- Problem to work on
Look through the data below and extract, unchanged, the lines from the one that contains "PPO is a policy" to the one that contains "10 - For evaluation", both included.

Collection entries

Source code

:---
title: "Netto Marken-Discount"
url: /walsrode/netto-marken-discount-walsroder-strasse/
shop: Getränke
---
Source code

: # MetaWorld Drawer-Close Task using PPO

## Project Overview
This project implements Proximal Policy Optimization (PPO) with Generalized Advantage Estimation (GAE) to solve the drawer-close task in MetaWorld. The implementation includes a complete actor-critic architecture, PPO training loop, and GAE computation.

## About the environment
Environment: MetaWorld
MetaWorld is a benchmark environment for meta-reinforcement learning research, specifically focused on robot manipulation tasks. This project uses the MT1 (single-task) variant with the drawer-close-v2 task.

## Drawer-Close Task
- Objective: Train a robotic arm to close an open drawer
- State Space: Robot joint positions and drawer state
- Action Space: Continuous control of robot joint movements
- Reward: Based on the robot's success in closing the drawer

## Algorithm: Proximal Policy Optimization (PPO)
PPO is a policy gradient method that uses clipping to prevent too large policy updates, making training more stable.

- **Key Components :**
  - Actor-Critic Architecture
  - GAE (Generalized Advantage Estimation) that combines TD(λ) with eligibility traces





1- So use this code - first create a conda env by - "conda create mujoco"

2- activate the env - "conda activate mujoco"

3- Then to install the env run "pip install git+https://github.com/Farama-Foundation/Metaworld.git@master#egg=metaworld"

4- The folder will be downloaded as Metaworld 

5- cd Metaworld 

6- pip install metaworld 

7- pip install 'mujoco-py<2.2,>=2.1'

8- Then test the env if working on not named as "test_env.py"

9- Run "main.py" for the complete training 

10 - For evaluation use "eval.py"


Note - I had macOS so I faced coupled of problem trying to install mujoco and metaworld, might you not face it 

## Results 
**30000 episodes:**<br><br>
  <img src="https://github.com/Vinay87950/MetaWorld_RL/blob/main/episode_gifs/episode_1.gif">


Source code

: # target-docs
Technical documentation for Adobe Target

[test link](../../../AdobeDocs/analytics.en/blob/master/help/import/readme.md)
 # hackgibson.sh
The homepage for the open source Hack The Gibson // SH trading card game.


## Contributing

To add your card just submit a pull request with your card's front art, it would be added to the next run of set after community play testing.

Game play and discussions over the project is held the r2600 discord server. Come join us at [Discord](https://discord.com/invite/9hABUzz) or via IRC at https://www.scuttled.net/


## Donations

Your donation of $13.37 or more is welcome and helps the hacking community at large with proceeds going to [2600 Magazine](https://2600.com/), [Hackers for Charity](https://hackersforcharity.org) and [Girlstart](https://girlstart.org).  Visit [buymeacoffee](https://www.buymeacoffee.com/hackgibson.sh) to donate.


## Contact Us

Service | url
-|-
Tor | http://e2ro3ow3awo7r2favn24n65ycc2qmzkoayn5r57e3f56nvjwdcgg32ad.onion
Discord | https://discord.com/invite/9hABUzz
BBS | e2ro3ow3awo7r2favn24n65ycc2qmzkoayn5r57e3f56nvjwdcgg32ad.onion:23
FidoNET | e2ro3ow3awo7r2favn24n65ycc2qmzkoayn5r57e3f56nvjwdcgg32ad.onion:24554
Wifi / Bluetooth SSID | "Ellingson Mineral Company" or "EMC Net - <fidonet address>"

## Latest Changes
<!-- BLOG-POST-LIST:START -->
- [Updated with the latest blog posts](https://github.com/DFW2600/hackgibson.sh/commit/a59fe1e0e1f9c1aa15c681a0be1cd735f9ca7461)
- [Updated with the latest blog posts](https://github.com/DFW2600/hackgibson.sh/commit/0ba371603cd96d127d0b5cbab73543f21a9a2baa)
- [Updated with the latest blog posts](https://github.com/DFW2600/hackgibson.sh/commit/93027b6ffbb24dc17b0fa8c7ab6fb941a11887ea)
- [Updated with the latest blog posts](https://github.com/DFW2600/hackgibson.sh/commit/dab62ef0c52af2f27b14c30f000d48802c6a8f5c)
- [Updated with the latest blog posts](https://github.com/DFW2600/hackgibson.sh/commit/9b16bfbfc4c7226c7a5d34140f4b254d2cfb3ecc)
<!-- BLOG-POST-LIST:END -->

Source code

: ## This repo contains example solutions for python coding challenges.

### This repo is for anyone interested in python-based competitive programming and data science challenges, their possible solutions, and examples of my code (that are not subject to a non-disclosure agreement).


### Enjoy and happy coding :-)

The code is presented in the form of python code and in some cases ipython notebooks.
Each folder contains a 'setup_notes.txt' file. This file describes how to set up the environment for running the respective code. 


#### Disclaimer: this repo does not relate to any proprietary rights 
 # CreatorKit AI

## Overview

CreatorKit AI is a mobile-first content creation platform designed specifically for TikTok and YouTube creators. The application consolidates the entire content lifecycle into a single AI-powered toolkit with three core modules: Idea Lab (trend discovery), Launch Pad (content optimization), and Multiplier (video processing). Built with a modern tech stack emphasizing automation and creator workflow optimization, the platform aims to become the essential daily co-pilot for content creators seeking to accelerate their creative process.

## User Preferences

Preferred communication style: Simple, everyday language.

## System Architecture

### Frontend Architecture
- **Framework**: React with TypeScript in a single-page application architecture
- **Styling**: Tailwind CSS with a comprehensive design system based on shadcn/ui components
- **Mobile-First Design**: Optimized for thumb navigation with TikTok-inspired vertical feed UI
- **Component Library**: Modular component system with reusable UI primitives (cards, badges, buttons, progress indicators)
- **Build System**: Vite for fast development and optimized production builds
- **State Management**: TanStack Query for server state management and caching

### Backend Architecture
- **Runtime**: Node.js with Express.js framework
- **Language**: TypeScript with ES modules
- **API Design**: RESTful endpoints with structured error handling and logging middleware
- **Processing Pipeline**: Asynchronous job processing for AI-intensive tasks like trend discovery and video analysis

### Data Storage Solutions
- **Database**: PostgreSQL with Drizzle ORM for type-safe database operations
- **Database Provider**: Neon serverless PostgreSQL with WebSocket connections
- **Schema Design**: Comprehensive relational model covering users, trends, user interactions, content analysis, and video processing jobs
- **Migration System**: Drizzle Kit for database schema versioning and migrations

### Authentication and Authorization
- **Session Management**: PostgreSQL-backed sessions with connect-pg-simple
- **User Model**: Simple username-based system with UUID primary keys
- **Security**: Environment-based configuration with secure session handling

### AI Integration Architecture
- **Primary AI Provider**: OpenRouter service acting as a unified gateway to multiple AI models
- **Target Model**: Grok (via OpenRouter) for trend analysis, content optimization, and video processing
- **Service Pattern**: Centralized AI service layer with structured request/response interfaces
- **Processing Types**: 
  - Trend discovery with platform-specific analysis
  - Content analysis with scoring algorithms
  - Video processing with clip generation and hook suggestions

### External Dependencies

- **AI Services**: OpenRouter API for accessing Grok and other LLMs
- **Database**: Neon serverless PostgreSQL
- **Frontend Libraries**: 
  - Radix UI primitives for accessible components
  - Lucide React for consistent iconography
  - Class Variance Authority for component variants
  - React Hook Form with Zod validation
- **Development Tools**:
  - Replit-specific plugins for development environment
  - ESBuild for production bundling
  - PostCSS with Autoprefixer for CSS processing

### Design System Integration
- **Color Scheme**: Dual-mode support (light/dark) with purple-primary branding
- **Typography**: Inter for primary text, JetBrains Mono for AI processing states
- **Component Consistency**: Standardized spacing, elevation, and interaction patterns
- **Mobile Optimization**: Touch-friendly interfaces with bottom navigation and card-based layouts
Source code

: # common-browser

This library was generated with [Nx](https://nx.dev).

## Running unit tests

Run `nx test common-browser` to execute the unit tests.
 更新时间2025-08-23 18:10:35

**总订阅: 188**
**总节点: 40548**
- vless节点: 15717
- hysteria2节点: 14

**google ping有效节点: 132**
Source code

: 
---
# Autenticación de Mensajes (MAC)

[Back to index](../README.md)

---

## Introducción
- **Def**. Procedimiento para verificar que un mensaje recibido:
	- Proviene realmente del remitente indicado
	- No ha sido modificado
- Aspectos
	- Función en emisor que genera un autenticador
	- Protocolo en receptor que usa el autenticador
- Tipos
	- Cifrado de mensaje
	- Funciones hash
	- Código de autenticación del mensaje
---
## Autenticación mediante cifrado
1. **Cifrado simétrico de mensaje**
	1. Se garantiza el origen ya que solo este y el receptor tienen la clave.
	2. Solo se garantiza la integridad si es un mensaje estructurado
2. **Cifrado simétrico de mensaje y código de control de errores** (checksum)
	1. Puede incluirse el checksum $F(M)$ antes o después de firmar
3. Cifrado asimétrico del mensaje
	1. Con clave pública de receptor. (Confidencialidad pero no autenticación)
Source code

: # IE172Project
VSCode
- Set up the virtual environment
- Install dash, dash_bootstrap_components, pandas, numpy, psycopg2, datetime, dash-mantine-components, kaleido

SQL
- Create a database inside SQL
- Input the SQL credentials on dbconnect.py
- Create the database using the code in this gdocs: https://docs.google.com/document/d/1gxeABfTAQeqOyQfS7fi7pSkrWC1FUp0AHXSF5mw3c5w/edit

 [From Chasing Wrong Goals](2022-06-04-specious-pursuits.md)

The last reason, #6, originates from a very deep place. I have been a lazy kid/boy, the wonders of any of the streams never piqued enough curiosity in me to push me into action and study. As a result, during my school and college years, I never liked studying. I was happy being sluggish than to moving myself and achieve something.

- Result
PPO is a policy gradient method that uses clipping to prevent too large policy updates, making training more stable.

- **Key Components :**
  - Actor-Critic Architecture
  - GAE (Generalized Advantage Estimation) that combines TD(λ) with eligibility traces





1- So use this code - first create a conda env by - "conda create mujoco"

2- activate the env - "conda activate mujoco"

3- Then to install the env run "pip install git+https://github.com/Farama-Foundation/Metaworld.git@master#egg=metaworld"

4- The folder will be downloaded as Metaworld 

5- cd Metaworld 

6- pip install metaworld 

7- pip install 'mujoco-py<2.2,>=2.1'

8- Then test the env if working on not named as "test_env.py"

9- Run "main.py" for the complete training 

10 - For evaluation use "eval.py"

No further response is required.